That's the stupidest comeback I couldn't have imagined.

The issue of white slaves hundreds of years ago has nothing to do with your very real inexperience with multicultural societies and racial/religious issues within them. It also has nothing to do with the US example.
 
That's the stupidest comeback I couldn't have imagined.
The issue of white slaves hundreds of years ago has nothing to do with your very real inexperience with multicultural societies and racial/religious issues within them. It also has nothing to do with the US example.
He clearly explained that you're projecting USA mentality in a different society, and you try to answer back by lecturing him about his inexperience with different societies. That's beautiful in an ironic sort of way.

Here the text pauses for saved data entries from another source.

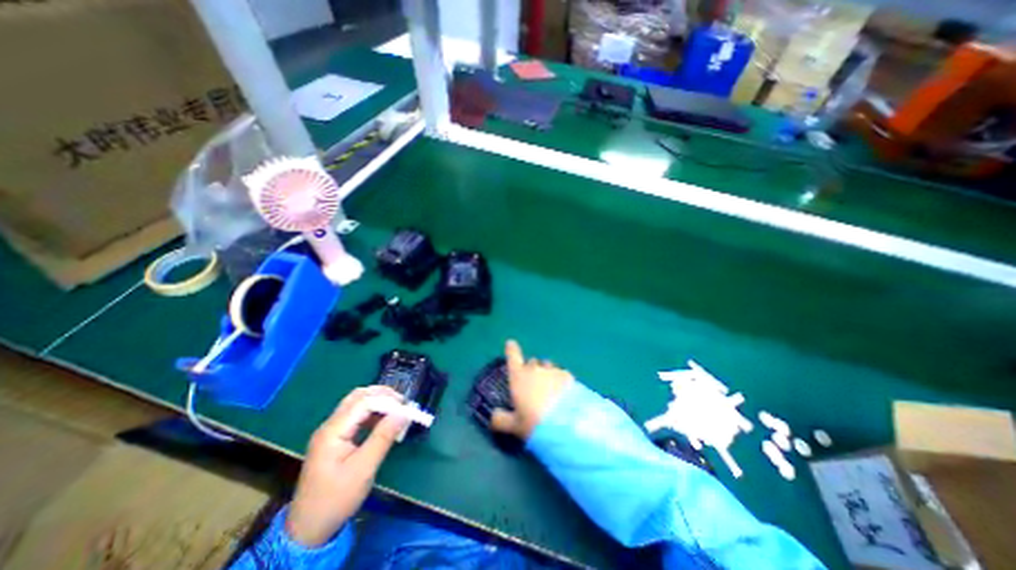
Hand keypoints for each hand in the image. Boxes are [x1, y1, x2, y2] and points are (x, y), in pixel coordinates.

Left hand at [286, 386, 406, 545]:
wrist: (308, 530)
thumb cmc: (336, 499)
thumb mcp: (364, 469)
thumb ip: (383, 437)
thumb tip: (404, 413)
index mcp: (332, 431)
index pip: (363, 402)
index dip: (387, 401)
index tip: (407, 407)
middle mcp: (330, 426)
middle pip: (358, 397)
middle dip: (383, 396)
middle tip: (403, 404)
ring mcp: (331, 432)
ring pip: (357, 404)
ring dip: (379, 403)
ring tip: (397, 411)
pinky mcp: (335, 439)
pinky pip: (356, 416)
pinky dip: (373, 414)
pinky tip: (384, 422)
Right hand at [489, 340, 568, 437]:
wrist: (565, 424)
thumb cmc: (534, 423)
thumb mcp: (514, 426)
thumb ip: (501, 419)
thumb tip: (494, 415)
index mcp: (519, 377)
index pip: (512, 356)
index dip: (511, 349)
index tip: (510, 343)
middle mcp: (534, 369)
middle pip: (531, 362)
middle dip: (531, 369)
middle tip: (533, 385)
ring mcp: (552, 370)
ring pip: (547, 366)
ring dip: (546, 373)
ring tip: (549, 388)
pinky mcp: (567, 375)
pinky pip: (561, 373)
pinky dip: (559, 380)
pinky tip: (564, 393)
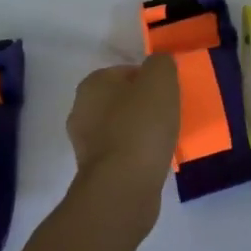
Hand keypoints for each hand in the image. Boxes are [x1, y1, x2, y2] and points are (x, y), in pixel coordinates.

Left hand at [65, 54, 180, 219]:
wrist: (123, 188)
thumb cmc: (140, 126)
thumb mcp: (160, 79)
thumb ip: (160, 63)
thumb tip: (159, 66)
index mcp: (92, 84)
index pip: (126, 71)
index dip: (151, 80)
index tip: (168, 94)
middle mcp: (81, 110)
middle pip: (123, 99)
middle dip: (144, 106)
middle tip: (169, 115)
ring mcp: (85, 144)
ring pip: (121, 127)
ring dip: (141, 131)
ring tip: (165, 140)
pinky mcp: (94, 171)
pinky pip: (122, 153)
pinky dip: (137, 154)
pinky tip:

Don't sell yourself short, man. You can clearly imagine, and produce, MUCH more stupid comebacks than his.
 
ad hominem attack.

In this context it's not a ad hominem, to put it lightly he was trying to sympathizes your err on understanding other culture or belief, and relate your inexperience is due to your monocultural background that doesn't provide you enough exposure with other kind except the kind that are similar to you. I can imagine you relates Islam and Muslim like those aliens in "the independent days" movie.

You see flog of immigrant running to save their life as hordes after hordes of alien invasion. I know it must be hard.
 
That's the stupidest comeback I couldn't have imagined.

The issue of white slaves hundreds of years ago has nothing to do with your very real inexperience with multicultural societies and racial/religious issues within them. It also has nothing to do with the US example.
First of all, you're equating "mostly white" with "monocultural", which is nonsensical reductionism. Estonia has rather recent experience of occupation and mass colonization, which, I can assure you, created a host of issues. Maybe not "racial", but certainly "cultural" and "ethnic".
Secondly, yes, I don't have extensive first-hand experience with racial issues in US. I've also always been both candid and aware regarding that, so I don't get the need for you to constantly harp about it.
Thirdly, this kind of distance can be both positive and negative in a discussion, unless one prefers a total echo chamber of course.
 
You see flog of immigrant running to save their life as hordes after hordes of alien invasion. I know it must be hard.
Wow. You certainly have me figured out, don't you? May I ask how exactly have you divined my position on immigration?